Thursday, January 9, 2003
C.A. Reinstates Challenge to Way State Enforces Medi-Cal Liens
By KENNETH OFGANG, Staff Writer/Appellate Courts
A suit challenging the way the state Department of Health Services determines which assets of deceased Medi-Cal recipients to seize as reimbursement for benefits was reinstated yesterday by the First District Court of Appeal.
Div. Two held that California Advocates for Nursing Home Reform presented sufficient evidence to justify a trial on its claim that DHS has been “demanding repayment of thousands of dollars from the modest estates” of recipients based on “underground regulations” instead of formal rules adopted in accordance with state and federal law.

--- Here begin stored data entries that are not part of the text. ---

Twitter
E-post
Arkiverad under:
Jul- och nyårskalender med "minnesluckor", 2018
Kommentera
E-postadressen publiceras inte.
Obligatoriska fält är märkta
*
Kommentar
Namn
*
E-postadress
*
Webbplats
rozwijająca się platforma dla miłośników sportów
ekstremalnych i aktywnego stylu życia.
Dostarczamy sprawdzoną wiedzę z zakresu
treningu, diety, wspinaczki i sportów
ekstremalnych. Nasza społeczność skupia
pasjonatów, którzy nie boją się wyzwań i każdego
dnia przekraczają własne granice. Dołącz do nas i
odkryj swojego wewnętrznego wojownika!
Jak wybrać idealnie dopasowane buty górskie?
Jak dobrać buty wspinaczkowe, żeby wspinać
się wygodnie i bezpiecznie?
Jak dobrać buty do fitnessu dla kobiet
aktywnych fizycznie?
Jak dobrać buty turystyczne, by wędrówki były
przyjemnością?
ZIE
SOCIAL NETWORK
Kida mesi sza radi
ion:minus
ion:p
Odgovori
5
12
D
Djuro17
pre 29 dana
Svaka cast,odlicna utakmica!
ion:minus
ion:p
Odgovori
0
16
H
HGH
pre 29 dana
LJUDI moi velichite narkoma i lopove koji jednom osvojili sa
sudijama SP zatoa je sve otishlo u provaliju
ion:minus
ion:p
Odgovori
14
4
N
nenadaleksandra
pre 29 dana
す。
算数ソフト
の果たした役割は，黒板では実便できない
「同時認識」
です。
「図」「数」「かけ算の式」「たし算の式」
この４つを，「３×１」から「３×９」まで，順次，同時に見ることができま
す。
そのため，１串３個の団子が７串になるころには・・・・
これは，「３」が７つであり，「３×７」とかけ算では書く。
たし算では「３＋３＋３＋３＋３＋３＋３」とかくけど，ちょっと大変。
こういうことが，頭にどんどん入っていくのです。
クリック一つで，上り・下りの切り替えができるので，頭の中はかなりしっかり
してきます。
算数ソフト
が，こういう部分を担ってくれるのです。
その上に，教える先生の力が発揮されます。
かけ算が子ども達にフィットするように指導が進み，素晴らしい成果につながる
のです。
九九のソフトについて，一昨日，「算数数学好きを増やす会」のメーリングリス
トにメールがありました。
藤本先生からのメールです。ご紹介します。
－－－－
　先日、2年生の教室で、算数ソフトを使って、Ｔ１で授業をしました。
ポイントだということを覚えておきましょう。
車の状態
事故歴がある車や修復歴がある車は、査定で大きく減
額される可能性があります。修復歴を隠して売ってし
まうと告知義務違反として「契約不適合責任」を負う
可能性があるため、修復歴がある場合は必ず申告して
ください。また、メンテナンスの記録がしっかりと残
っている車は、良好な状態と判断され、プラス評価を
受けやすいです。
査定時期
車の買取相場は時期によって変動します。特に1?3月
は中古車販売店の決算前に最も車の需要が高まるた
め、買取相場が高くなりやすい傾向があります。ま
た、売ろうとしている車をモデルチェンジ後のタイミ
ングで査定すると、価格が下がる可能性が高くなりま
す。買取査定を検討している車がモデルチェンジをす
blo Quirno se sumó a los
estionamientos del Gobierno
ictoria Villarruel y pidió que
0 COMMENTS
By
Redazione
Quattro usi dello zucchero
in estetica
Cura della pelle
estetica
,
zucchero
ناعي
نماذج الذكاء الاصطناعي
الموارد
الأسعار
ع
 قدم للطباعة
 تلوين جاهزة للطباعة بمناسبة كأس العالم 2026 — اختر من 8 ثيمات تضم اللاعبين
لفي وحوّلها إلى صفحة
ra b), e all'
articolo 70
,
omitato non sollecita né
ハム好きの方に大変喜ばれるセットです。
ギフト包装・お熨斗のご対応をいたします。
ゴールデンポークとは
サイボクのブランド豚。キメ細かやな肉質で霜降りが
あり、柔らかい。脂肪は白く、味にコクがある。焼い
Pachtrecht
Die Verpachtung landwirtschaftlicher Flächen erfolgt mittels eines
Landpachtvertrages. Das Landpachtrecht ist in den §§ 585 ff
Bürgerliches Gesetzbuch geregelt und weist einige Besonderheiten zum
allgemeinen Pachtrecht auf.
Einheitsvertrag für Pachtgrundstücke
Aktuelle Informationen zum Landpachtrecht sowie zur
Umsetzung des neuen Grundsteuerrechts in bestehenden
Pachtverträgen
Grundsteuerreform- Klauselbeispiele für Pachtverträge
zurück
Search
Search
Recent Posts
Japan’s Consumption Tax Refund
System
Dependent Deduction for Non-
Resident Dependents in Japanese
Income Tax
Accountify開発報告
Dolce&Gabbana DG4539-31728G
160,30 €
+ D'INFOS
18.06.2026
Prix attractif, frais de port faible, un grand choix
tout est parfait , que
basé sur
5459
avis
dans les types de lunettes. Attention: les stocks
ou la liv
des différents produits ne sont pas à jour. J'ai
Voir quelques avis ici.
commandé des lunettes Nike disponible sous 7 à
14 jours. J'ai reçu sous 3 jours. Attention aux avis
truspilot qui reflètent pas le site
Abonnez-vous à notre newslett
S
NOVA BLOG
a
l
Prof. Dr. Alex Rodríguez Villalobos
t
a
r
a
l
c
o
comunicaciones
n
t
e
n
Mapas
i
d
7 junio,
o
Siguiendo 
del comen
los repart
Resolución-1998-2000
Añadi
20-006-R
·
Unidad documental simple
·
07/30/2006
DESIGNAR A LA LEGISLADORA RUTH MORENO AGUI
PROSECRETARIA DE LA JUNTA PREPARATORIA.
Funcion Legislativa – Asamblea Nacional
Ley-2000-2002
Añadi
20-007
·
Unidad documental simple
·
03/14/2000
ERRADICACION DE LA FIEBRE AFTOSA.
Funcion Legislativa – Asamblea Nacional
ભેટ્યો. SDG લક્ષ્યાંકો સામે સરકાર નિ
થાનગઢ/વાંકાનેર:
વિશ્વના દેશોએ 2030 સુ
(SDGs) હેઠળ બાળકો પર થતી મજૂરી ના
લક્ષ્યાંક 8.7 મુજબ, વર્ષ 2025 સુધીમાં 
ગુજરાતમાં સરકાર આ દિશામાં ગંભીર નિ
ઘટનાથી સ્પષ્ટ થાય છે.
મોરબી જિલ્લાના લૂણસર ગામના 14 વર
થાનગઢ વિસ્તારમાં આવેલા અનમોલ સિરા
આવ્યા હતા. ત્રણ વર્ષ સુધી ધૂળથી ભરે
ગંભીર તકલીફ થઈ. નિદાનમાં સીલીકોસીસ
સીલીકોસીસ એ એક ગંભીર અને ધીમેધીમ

Congress has, since 1993, required states to establish programs to recover Medicaid benefits from “assets conveyed to a survivor, heir, or assign of the deceased individual [recipient] through joint tenancy, tenancy in common, survivorship, life estate, living trust, or other arrangement.” Medicaid, which pays certain health care costs for low-income individuals, is administered by the states, with federal oversight, and funded by both the state and federal governments.
The California Medical Assistance Program, better known as Medi-Cal, is the mechanism by which the state participates in Medicaid. State law establishes an estate recovery program which allows the state to collect reimbursement from beneficiary’s estates, but allows for a waiver if collection will cause “substantial hardship” for survivors.
DHS has established an Estate Recovery Unit to implement the program. CANHR claims that the unit, known as ERU, is acting in excess of properly delegated authority by seizing assets from sources such as life estates and annuities.
San Francisco Superior Court Judge David Garcia granted DHS’ motion for summary judgment, holding that the department “does not use underground regulations in administering its estate recovery program.” The state, he concluded, had not acted arbitrarily in seeking reimbursement in some situations and not others, but had followed applicable provisions of state and federal law.
But Presiding Justice J. Anthony Kline, writing for the appellate panel, said Garcia’s findings were “either based on disputed facts or legally unjustified” and that a trial was necessary to determine whether the department has relied improperly on internal guidelines instead of formal rules.
With respect to annuities and life estates, Kline cited deposition testimony by the former chief of ERU, who said that estate recovery policies were unclear and needed to be “clarified,” while acknowledging that her former superiors in the department might not agree. No regulation, she noted, specified what factors would be considered in making a determination as to whether a life estate or an annuity is subject to recovery.
Kline also noted that the assistant deputy director of DHS acknowledged that there was an issue as to whether an annuity was an “other arrangement” under the statute, that he made a decision not to collect from annuities until the matter could be resolved and to refund collections that had already been made, and that his decision to do so was conveyed to his staff by e-mail but perhaps not “written down anywhere.”
While an agency’s decision not to exercise its discretion in a particular instance is not normally subject to judicial review, Kline said, the principle “case does not insulate from review an agency failure to promulgate regulations in the first instance where required to do so by the [Administrative Procedure Act], which is not a statute that the agency administers.”
APA rulemaking also should have been used, Kline said, to implement the exemption of disabled beneficiaries from collection.
DHS had, he noted, changed its practices over time. At one time, he noted, a doctor’s note certifying disability sufficed. Later, the department began referring disability claims to the Department of Social Services, saying a determination of disability by DSS was “conclusive,” but not specifying whether, or how, a finding by DSS that the person was not disabled could be appealed, the presiding justice explained.
“The foregoing guidelines are or were generally applicable policies interpreting and implementing the federal statutes and regulations relating to disability exemptions, and therefore should have been the subject of rulemaking under the APA,” he wrote. “If they had been promulgated and revised in the manner prescribed by the APA, DHS’s guidelines would doubtless have been more precise and complete.”
The case is California Advocates for Nursing Home Reform v. Bonta, A097107.